Pig Iron's Yuba City, the only world premiere to receive major nominations, was a bizarre look at life amid the tumbleweeds in a town where little happens on the surface but life roils underneath; it was huge hit and a tough ticket at last year's Live Arts/Philly Fringe festival. The Devon's Joseph was the last show the renovated theater in Mayfair produced in a dashed inaugural season - the only fatality among the region's theaters, which continue to thrive in the economic downturn.

Sixty-five voters - theater educators and administrators as well as artists - made the nominations announced Monday. A randomly selected eight voters were assigned to each of 145 shows, representing 49 professional theater companies.

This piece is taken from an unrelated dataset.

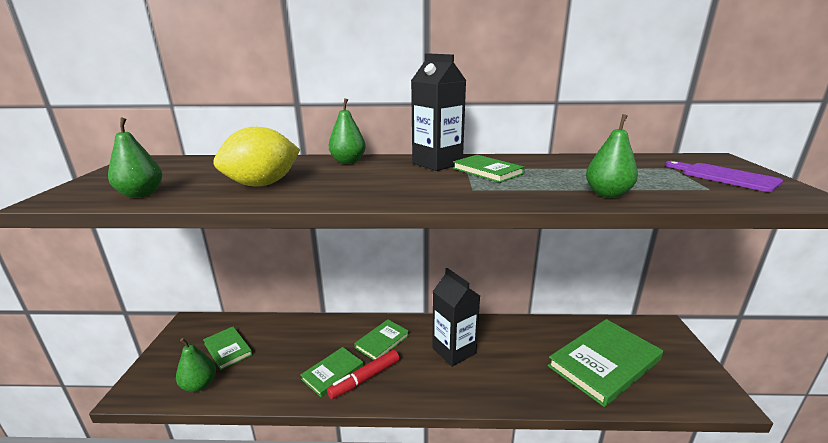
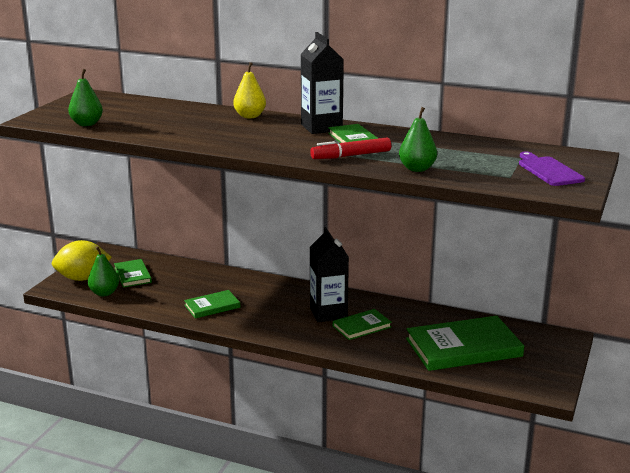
camera: 20 degrees right, 0 degrees up
(262, 184) = (171, 127): yellow lemon -> yellow lemon (83, 278)
(348, 161) = (250, 116): green pear -> yellow pear
(365, 378) = (237, 315): red marker -> red marker (351, 156)
(382, 341) = (267, 295): green book -> green book (361, 326)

Each voter gave points from 1 to 100 in each category. The top point-earners became the nominees. Those with the most points will be announced as the winners in October; Theatre Alliance administrators know who they are but keep the winners secret until then.

The alliance did announce one winner yesterday. Its annual special recognition award goes to veteran Philadelphia actor-director Pete Pryor, 42, who was named this year to the second class of prestigious Lunt-Fontanne fellows, after being nominated by the Wilma Theater. (He also is nominated for his supporting role in the new Bruce Graham play Any Given Monday, coproduced by Theatre Exile and Act II Playhouse.)

"For nearly two decades I have personally watched Pete grow from merely a very talented young actor into a passionate advocate for the arts and mentor for other artists, a performer who is deeply committed to his craft," wrote Blanka Zizka, co-artistic director of the Wilma.